Ale faktem jest, że graficznemu podejściu brakuje wsparcia kontroli wersji.
-
17. Data: 2015-01-30 23:21:04
Temat: Re: XILINX - VIVADO
Od: s...@g...com
W dniu sobota, 24 stycznia 2015 20:36:47 UTC+1 użytkownik Sebastian Biały napisał:
> Przegapiłeś ostatnie jakieś 10 lat. Zadanie domowe z googla:
> SystemVerilog i UVM. Przed UVM było trochę innych. I bedzie pare
> nastepnych, prawie na 100%. Dynamika tu jest kosmiczna.
>
SystemVerilog istotnie może być ważny dla kogoś, kto pisze w Verilogu, kto pisze
doktorat lub pracę habilitacyjną. Weryfikacja funkcjonalna działania projektowanego
urządzenia jest istotna i bezdyskusyjna. Na wstępie z poziomu symulatorów.
> I powtarzam: nie tylko gołe testy. Asercje, contrains, randomizacje,
> TLM. To jest pisane w HDLu i *WPLATANE* w kod. Bo asercja jest naturalną
> częścią kodu. W schemacie nie masz możliwosci postawienia głupiej
> asercji.
Istotnie, na schemacie tego nie zobaczysz. Czego?! A na przykład constrais'ów.
Bo i po co? Przecież byle student wie/powinien wiedzieć, że z projektem należy
skojarzyć 'constraintsy'. A z drugiej strony, jest to ino kwestia edytora schematów.
Istotnie, nie znam takowego, który wyświetlałby na schemacie 'constrains'y'.
Chociaż.... Np. Altium ma taką możliwość.
> Odcinasz w ten sposób bardzo ważne mechanizmy zwiększające
> jakość i ulatwiające debugowanie.
Niczego nie odcinam.

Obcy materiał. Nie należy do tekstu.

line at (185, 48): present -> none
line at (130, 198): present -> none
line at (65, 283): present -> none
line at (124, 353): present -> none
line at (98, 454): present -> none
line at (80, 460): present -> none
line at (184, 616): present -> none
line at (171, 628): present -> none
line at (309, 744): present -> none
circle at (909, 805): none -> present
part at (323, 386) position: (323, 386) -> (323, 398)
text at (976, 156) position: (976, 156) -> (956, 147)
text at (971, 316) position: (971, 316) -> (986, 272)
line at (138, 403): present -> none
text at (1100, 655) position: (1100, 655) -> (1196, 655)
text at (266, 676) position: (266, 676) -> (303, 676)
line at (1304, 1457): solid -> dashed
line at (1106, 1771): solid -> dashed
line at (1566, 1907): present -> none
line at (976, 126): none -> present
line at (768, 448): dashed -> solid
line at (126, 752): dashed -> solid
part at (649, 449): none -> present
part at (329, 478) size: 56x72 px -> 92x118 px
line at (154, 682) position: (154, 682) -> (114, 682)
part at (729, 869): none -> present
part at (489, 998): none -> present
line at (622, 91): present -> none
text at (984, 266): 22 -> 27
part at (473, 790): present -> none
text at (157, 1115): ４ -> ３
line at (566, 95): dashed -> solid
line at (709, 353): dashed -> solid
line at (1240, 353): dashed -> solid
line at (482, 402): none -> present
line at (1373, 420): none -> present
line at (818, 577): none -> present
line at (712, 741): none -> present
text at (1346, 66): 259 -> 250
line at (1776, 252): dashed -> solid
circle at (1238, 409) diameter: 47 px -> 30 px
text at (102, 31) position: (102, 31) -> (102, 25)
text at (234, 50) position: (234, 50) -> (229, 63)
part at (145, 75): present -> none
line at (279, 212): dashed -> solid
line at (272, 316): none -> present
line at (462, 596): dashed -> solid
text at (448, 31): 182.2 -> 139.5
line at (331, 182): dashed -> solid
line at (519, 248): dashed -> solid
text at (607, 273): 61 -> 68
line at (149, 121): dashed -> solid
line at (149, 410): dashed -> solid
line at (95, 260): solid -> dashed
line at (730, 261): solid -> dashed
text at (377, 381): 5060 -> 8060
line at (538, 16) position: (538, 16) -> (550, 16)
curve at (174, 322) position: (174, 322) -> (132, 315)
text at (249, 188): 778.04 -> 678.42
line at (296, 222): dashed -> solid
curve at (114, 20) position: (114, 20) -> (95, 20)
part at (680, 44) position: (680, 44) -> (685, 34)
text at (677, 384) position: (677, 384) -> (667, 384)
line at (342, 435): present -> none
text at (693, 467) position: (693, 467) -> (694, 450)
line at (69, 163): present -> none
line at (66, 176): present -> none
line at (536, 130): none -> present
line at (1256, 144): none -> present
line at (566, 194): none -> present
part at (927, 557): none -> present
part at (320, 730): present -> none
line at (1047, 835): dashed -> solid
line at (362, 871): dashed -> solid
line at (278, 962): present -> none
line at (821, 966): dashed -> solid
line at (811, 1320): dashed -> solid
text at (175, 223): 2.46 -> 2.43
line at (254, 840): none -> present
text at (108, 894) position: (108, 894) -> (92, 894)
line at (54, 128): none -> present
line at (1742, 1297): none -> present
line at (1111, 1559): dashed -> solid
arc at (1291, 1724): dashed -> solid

Piszesz tylko o debugowaniu. To zupełnie inna bajka niż projekt
urządzenia. Istotnie, testbenche 'nasmarowane' graficznie, to jakieś SF.
>
> Świat naprawdę zna lepsze metody opisu elektroniki na dowolnym poziomie
> od tranzystorów po transakcje. Lepsze od schematów. Naprawdę.
Zaprojektuj latarkę, albo coś w tym stylu metodą opisową. Da się? Jasne, że się da!!
I pokaż to dajmy na to 7-latkowi. Zrobi coś z Twojego "schematu"? Ni Wuja!!
>
> >, ale guano ma to wspólnego ze środowiskiem projektowym
>
> *NIE* jest to takie proste. Miało kiedyś. Przez ostatnie 10 lat wiele
> się zmieniło. Ewentualnie engine zbierający wyniki może mieć formę
> środowiska. Testy obecnie pisze się w tym samym języku co implementację,
> akurat taka moda. Obecnie na topie jest SystemVerilog. Jutro pewnie coś
> głupszego od veriloga choć nie wiem czy nie osiągnięto już dna.
Ciągle marudzisz o testach.. Też je robię, testbencze smaruję w VHDL'u, ale toplevel
urządzenia robię hierarchicznie i z poziomu schematu.